Сталинские тексты в этом отношении бывают весьма красноречивы.
«Прилагая при сём проект предварительного договора представителей Центральной Советской Власти с представителями (бывшего) Башкирского Правительства, Наркомнац просит срочно отозваться о параграфе восьмом (а также о других параграфах военного характера) и дать свою формулировку» (10 марта 1919 года).

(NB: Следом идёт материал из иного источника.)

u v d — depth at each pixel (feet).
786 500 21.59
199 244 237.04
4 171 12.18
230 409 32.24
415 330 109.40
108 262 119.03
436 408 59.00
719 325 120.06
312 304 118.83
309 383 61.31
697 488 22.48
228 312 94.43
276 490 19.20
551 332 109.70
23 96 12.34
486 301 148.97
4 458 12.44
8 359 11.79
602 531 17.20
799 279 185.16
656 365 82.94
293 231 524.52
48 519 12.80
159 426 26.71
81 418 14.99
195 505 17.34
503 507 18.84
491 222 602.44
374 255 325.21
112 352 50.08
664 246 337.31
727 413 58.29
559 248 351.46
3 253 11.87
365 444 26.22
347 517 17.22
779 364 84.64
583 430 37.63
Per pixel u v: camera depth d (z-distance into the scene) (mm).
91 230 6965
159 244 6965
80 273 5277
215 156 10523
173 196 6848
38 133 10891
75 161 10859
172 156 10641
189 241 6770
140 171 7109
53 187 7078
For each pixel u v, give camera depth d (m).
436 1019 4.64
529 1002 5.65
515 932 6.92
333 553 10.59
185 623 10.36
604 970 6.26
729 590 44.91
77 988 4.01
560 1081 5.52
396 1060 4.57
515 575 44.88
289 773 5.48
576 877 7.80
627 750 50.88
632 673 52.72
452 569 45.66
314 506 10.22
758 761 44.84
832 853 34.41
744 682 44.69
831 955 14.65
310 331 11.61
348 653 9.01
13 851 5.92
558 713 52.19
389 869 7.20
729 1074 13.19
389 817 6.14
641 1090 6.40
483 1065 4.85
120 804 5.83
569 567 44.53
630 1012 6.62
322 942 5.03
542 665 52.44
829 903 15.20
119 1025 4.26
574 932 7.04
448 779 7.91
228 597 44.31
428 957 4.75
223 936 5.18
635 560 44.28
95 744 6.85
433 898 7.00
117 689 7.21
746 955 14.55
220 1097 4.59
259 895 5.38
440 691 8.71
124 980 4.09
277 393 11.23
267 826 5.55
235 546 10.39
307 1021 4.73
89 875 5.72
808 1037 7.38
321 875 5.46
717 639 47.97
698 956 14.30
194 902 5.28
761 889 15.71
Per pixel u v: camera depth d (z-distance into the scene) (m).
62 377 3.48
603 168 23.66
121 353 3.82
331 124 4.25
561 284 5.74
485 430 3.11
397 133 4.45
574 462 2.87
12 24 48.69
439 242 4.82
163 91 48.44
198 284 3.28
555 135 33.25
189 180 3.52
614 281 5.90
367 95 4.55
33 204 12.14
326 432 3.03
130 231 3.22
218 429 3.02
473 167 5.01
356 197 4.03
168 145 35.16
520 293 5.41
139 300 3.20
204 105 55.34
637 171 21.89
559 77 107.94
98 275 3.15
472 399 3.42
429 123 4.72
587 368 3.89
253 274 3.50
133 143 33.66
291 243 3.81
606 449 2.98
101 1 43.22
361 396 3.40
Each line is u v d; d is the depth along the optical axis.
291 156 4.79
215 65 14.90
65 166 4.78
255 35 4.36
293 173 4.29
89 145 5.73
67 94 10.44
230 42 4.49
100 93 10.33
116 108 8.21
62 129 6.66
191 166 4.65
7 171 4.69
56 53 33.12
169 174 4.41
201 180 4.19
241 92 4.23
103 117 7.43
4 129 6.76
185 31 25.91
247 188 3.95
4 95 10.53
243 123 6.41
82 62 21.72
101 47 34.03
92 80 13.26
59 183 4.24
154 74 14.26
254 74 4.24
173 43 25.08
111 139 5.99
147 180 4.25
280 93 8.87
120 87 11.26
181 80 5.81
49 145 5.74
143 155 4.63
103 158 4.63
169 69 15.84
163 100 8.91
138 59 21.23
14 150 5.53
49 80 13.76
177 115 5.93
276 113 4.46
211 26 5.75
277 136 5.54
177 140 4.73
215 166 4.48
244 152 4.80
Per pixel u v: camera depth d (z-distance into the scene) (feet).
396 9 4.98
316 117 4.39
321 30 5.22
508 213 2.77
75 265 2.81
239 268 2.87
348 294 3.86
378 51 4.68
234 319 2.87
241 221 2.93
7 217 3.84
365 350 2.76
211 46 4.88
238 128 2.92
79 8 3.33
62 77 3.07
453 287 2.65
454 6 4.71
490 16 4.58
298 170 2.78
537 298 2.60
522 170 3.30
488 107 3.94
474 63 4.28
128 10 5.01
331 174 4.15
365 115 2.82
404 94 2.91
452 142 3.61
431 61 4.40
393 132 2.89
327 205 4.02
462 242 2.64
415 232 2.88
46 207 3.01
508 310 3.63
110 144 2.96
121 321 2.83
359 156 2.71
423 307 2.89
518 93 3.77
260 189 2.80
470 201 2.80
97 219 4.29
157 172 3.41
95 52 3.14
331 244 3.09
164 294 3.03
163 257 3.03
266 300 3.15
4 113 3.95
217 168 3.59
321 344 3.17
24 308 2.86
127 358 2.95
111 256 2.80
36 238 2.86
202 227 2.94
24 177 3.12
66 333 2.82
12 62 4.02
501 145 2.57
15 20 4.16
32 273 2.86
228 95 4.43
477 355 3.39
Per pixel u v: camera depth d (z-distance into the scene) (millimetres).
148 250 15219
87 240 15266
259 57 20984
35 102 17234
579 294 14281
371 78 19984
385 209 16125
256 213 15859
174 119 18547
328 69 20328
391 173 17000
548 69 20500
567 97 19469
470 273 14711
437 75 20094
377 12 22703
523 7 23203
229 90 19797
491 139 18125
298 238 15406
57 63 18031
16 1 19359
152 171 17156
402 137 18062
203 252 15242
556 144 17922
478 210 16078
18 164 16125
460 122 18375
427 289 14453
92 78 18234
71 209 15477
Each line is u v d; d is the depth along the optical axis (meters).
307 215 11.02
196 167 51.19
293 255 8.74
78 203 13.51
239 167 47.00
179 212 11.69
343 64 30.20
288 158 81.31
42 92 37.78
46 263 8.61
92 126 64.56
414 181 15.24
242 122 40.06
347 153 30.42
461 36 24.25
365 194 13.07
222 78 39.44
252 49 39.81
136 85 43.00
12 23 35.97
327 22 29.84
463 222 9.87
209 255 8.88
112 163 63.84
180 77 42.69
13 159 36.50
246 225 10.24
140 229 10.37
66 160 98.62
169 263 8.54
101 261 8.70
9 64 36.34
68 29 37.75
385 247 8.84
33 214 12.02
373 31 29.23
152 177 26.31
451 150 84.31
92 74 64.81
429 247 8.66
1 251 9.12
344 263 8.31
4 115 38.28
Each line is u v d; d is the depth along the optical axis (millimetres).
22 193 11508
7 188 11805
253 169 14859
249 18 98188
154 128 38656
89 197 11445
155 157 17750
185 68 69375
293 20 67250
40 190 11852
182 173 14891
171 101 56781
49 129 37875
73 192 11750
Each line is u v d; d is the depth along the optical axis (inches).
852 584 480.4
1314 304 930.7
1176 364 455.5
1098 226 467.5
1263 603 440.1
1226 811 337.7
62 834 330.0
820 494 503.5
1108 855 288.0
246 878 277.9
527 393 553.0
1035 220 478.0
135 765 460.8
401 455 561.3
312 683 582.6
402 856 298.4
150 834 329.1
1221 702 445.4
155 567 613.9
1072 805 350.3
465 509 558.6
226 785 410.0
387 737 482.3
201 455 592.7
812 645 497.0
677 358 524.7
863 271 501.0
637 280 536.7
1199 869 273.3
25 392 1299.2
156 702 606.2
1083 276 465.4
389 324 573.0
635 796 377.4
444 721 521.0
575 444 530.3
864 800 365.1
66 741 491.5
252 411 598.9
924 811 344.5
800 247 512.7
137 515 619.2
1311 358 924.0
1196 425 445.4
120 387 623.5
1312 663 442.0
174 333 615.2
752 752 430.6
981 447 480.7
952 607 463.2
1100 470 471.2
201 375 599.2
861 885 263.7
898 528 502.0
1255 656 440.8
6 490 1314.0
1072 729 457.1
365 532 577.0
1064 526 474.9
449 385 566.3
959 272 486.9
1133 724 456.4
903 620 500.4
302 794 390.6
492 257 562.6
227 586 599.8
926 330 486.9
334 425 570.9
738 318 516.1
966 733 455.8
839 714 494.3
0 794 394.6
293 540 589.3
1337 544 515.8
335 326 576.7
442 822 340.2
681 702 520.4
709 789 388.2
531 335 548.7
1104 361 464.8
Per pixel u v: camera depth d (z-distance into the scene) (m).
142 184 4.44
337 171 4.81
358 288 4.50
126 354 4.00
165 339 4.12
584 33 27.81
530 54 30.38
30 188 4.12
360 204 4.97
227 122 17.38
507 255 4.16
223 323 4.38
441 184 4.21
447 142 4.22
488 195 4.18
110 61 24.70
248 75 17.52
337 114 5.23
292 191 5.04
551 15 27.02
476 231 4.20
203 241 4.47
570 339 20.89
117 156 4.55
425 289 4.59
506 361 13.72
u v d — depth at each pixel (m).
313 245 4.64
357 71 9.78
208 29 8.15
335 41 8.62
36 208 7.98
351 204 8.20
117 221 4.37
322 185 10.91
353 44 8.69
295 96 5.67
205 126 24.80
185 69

Тон деловой, без прилагательных, максимально стремится к казённому. Или вот ещё:
«По только что полученным сведениям от члена реввоенсов[ета] 7 Зиновьева противник занял Кипень силами не более 2 или 3 эскадронов, начавших двигаться на Красное Село. В распоряжении реввоенсовета 7 не имеется никаких частей для отпора. Нет также ни одного бронепоезда, чтобы срочно направить в распоряжение Реввоен[совета] 7 стойкую кавчасть, а также стойкую пехоту. Мне думается, что необходимо сейчас же, не медля ни одной минуты, двинуть из Пскова известные Вам [неразборчиво] кавказ[цев] на выручку Питера. Колебания, по-моему, недопустимы» (16 октября 1919 года).
Предложения короткие, «он пошёл туда-то», «надо прислать то-то». Общение с равноответственным коллегой, без следа каких-либо личных отношений (что, впрочем, не означает их отсутствия…)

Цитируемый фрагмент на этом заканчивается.